Por ello se le ha impuesto una condena de nueve años de prisión a cada uno. Además, en concepto de responsabilidad civil, los condenados, deberán indemnizar a la víctima en la cantidad de 377.566,75 euros.

De esta forma, la sentencia ha considerado probado que sobre las 00.50 horas del día 23 de marzo de 2014, en el interior del Bar El Calvario de la localidad de Pedro Muñoz (Ciudad Real) y "por motivos no aclarados", se produjo una discusión entre V.G. e J.C. que se encontraba bajo los efectos de bebidas alcohólicas. Se da la circunstancia que V.G. se encontraba acompañado por el otro acusado I.L. y A.V.S.

Continua explicando que como la dueña del bar los expulsó, siguieron la disputa en la calle, que fue subiendo de tono, al punto que los dos acusados tiraron al suelo a J.C., "procediendo a propinarle patadas y puñetazos por todo el cuerpo, llegando a pisarle la cabeza, dejándolo tirado y tal estado que debió recibir asistencia médica que resultó vital".

La sentencia también explica que los acusados fueron identificados por Policía y Guardia Civil gracias a la colaboración ciudadana.

El documento judicial también recoge las lesiones que sufrió J.C. como consecuencia de los golpes recibidos consistente en un traumatismo craneoencefálico que le ha dejado como secuelas la pérdida total de audición del oído izquierdo, trastorno depresivo reactivo y trastornos del humor, trastorno orgánico de la personalidad y perjuicio estético moderado consistente en una cicatriz que va desde la parte media lateral derecha de la cabeza hasta el hombro derecho, además de presentar perjuicio estético dinámico ya que tiene marcha inestable y precisa ayuda para caminar.
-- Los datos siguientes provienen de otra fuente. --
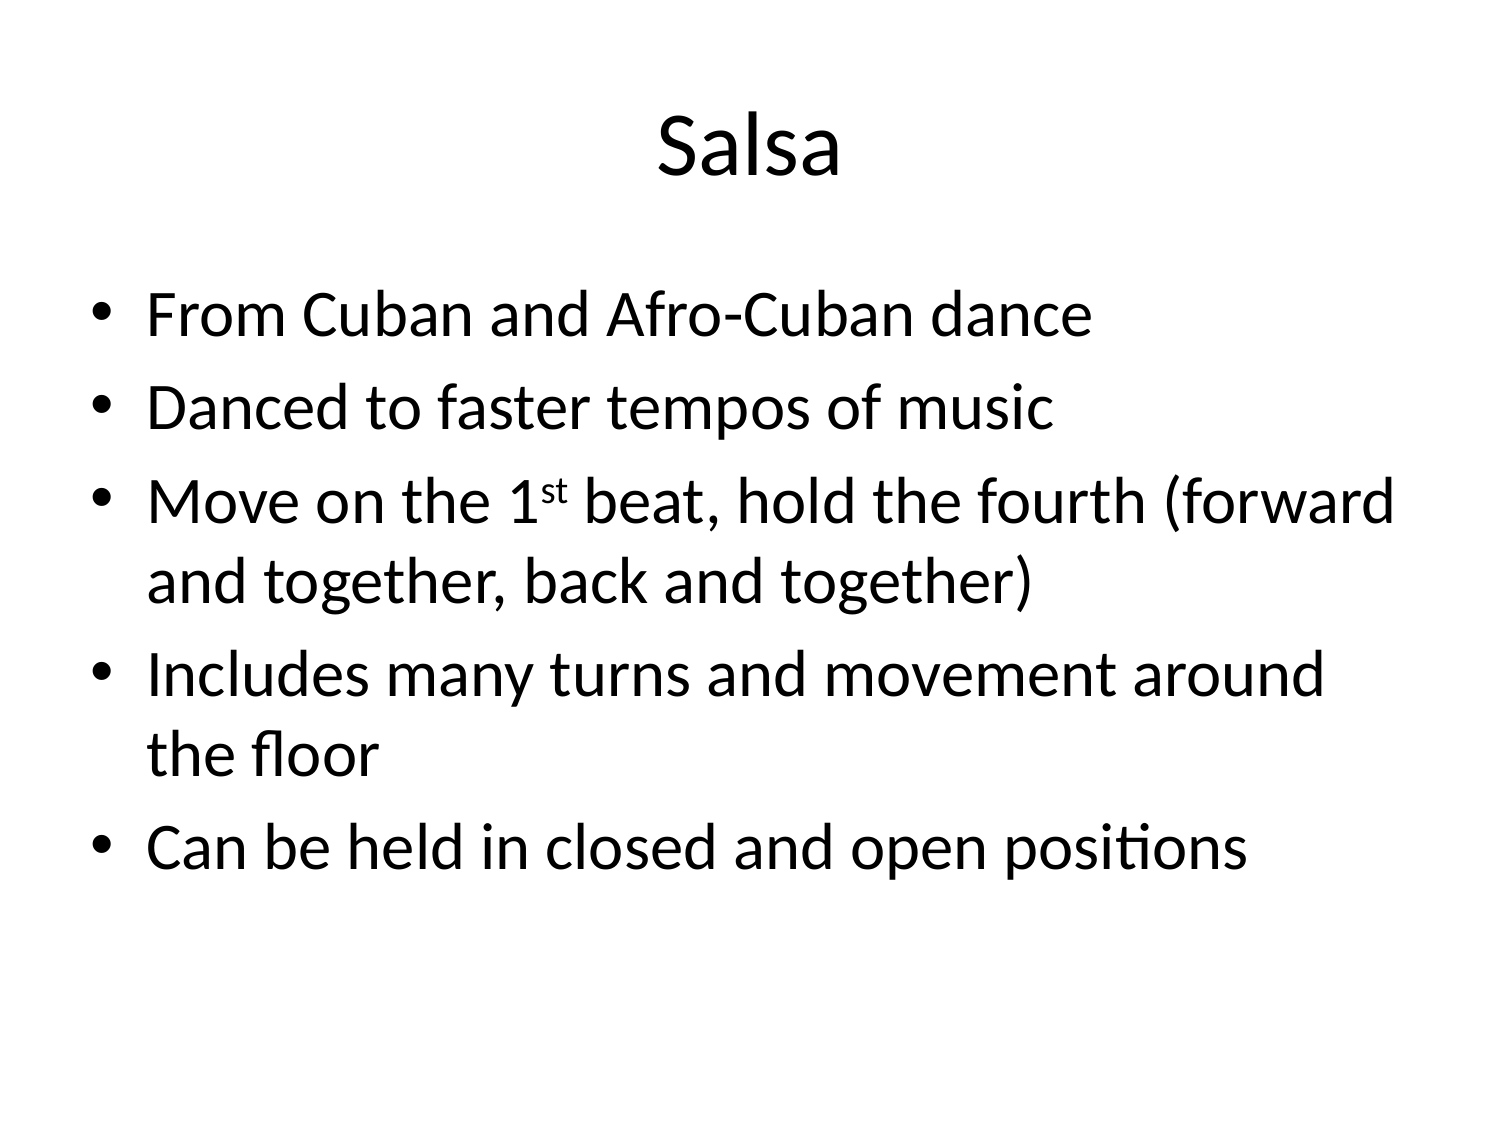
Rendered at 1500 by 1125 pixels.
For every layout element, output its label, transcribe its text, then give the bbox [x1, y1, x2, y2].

title Salsa [75, 45, 1425, 233]
list From Cuban and Afro-Cuban dance Danced to faster tempos of music Move on the 1st beat, hold the fourth (forward and together, back and together) Includes many turns and movement around the floor Can be held in closed and open positions [75, 262, 1425, 1005]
Igualmente señala que el agredido "presenta incapacidad para gran parte de las actividades de la vida ordinaria y le ha sido reconocida una incapacidad permanente absoluta habiéndose dedicado anteriormente al sector de la construcción".
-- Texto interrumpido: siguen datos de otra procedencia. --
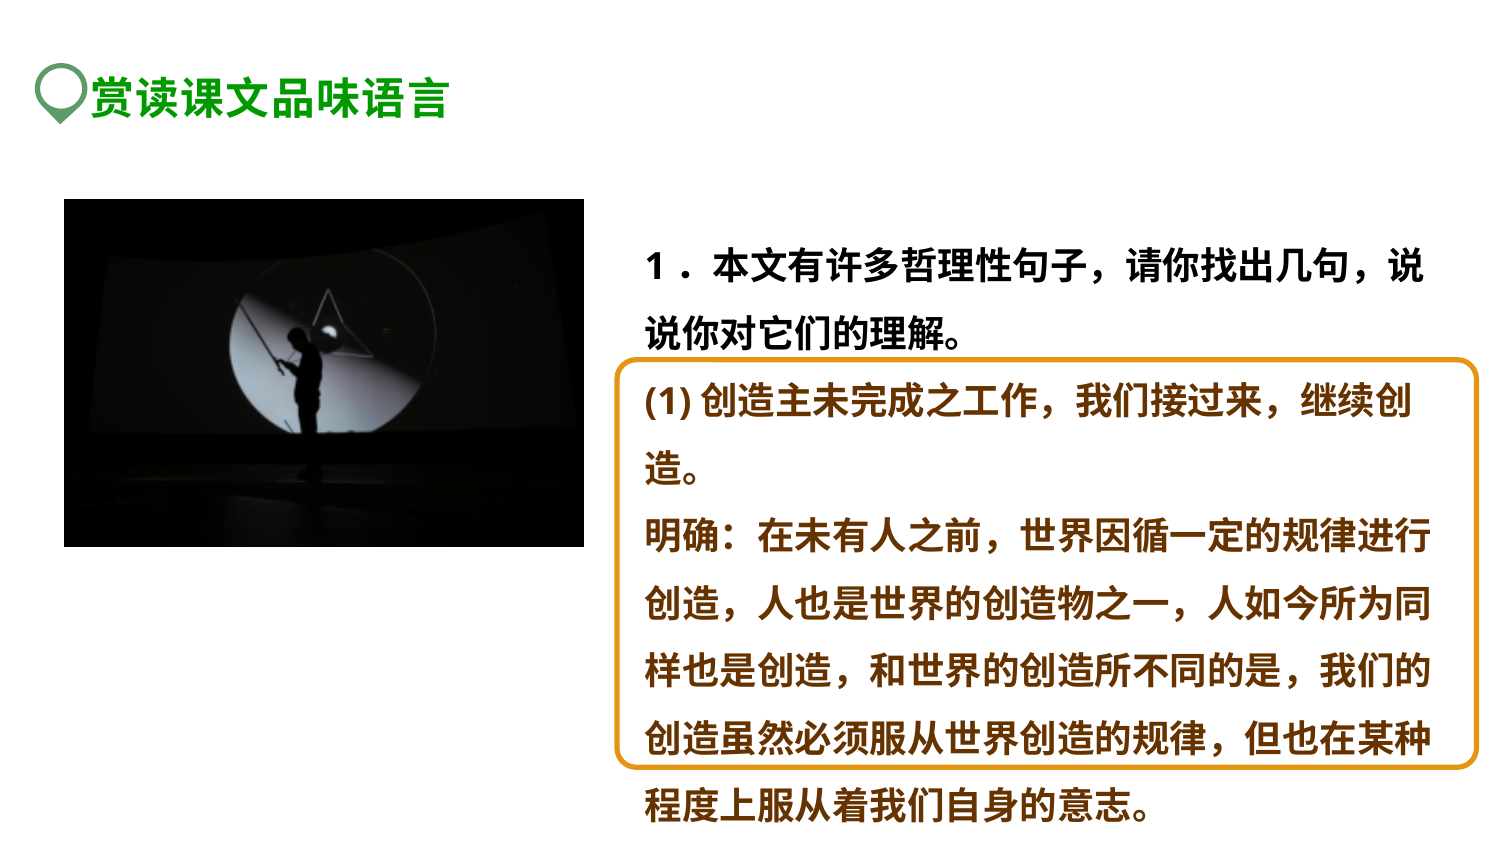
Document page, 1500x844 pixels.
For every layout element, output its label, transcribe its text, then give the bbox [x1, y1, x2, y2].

text_box 1．本文有许多哲理性句子，请你找出几句，说说你对它们的理解。 (1)创造主未完成之工作，我们接过来，继续创造。 明确：在未有人之前，世界因循一定的规律进行创造，人也是世界的创造物之一，人如今所为同样也是创造，和世界的创造所不同的是，我们的创造虽然必须服从世界创造的规律，但也在某种程度上服从着我们自身的意志。 [633, 764, 1469, 834]
picture [64, 199, 585, 547]
text_box 1．本文有许多哲理性句子，请你找出几句，说说你对它们的理解。 (1)创造主未完成之工作，我们接过来，继续创造。 明确：在未有人之前，世界因循一定的规律进行创造，人也是世界的创造物之一，人如今所为同样也是创造，和世界的创造所不同的是，我们的创造虽然必须服从世界创造的规律，但也在某种程度上服从着我们自身的意志。 [633, 214, 1469, 363]
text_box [34, 62, 472, 132]
text_box [616, 359, 1477, 768]
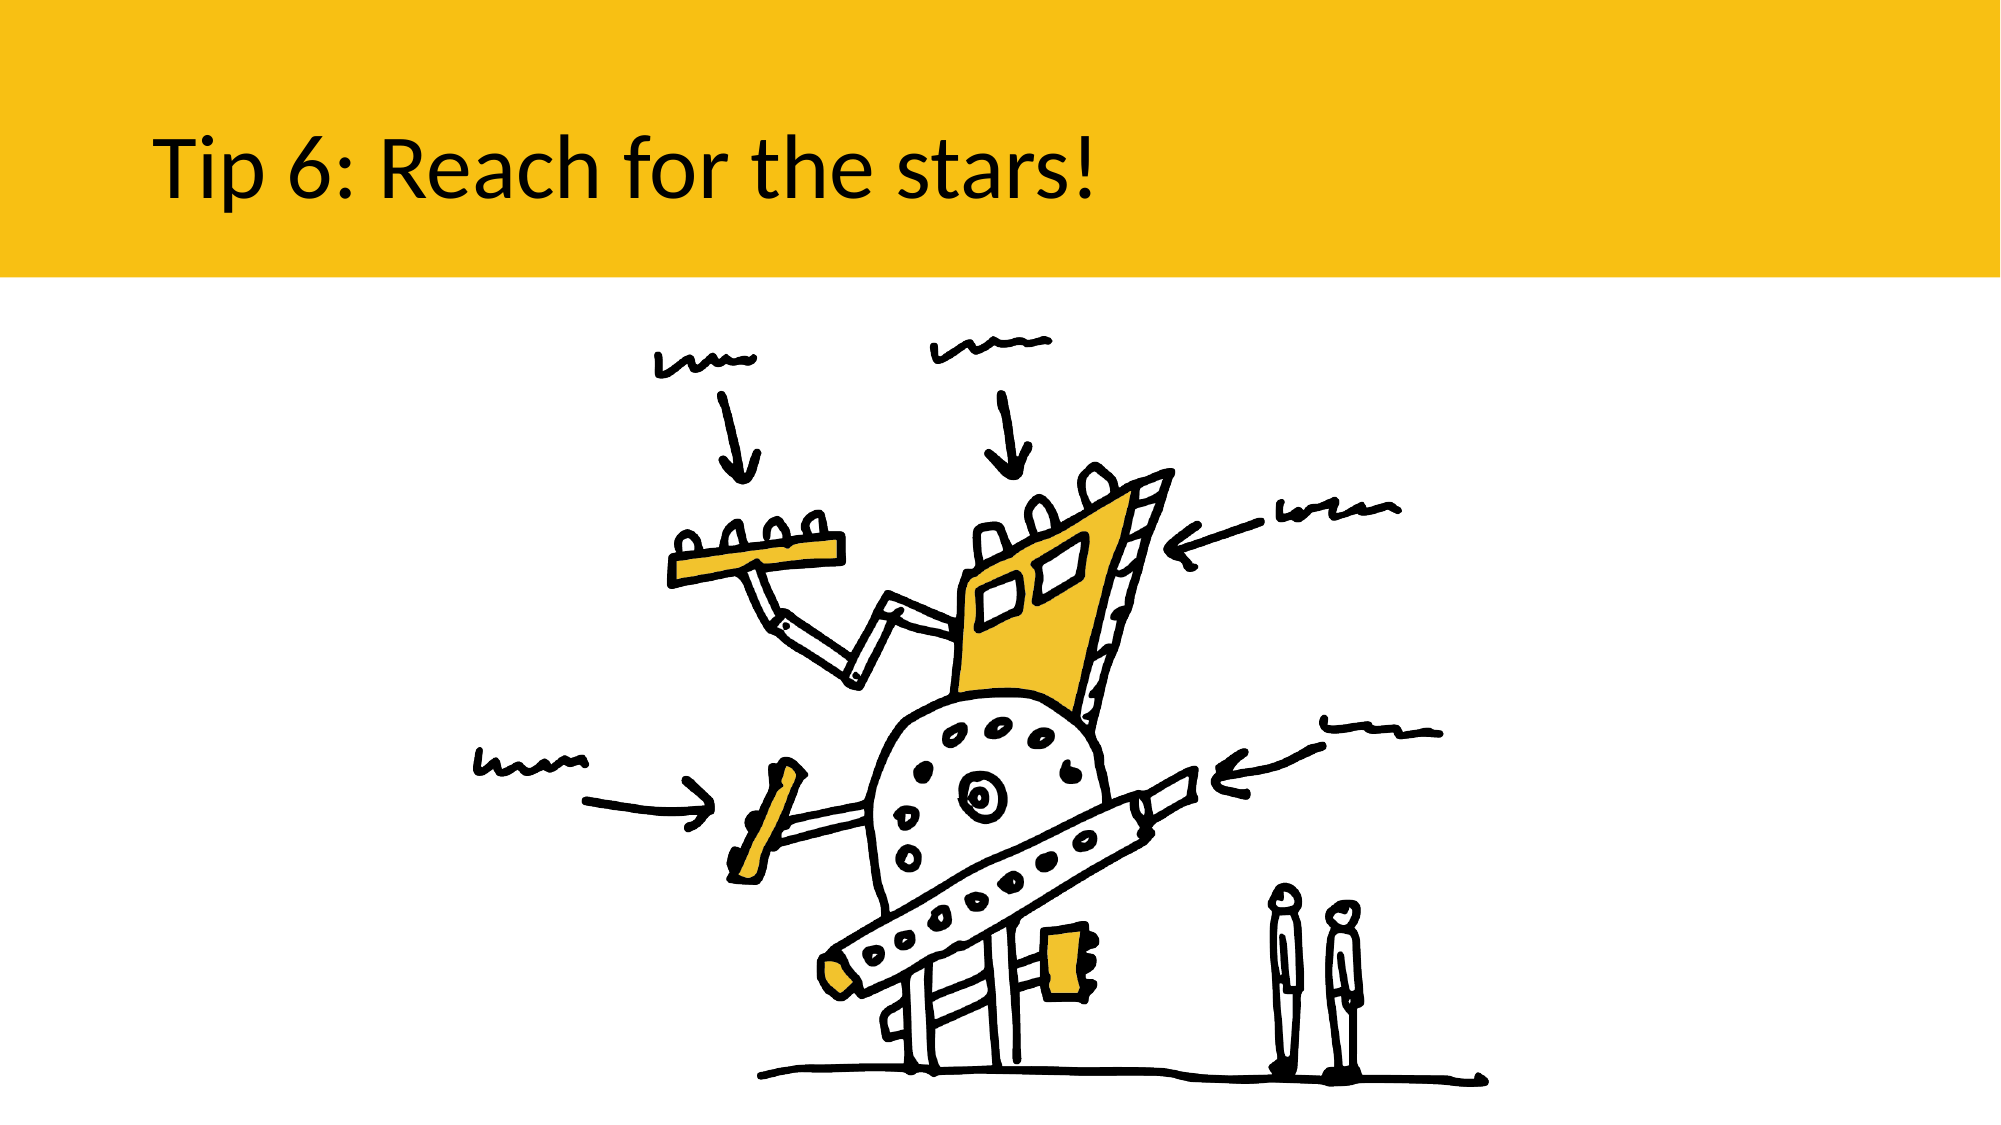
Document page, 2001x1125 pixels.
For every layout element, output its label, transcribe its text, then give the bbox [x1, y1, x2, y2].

picture [473, 336, 1489, 1087]
title Tip 6: Reach for the stars! [137, 59, 1863, 278]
La sentencia reconoce que el "gran caballo de batalla" ha sido determinar la participación de los acusados, particularmente de I.L., en la agresión que "determinó las graves e importantes lesiones y secuelas" que padece J.C.

PARTICIPACIÓN PROBADA
Explica que mientras que V.G. no ha negado ni la disputa, primero en el bar y luego en la calle, ni la agresión producida, si ha restado gravedad a los hechos, cuyas consecuencias atribuye esencialmente al infortunio (golpe de la víctima con un bordillo) al caer mientras forcejeaban, recibiendo el golpe y el peso del propio. Además el reconocimiento de su participación ha quedado probado, afirma la sentencia, en la unanimidad de los testigos en situarlo en la agresión.

Por el contrario reconoce que ha sido más complicado determinar la participación en los hechos del otro acusado, ya que la mayor parte de su círculo de acompañantes (incluido el acusado) lo exculpa de la agresión. Esto ha podido ser determinado "sin género de dudas" gracias a las declaraciones de los testigos imparciales (que no conocían ni a acusados ni a víctima).

Ello viene avalado por otros hechos relevantes como haber ocultado su verdadera identidad a los agentes policiales hasta que la comparecencia de su madre en sede judicial el día 24 de junio de 2014 desveló el error. "Hecho muy significativo sobre el deseo de ocultación de su participación" añade el texto.

A esto se une el haber estado fugado y fuera de la disposición del tribunal, lo que motivó su nuevo ingreso en prisión. Y, finalmente, por porque fue identificado por agentes policiales como uno de los autores de la agresión (pese a la confusión en la identidad). La sala ha decidido finalmente desestimar las posibles eximentes o atenuantes de miedo insuperable o legítima defensa.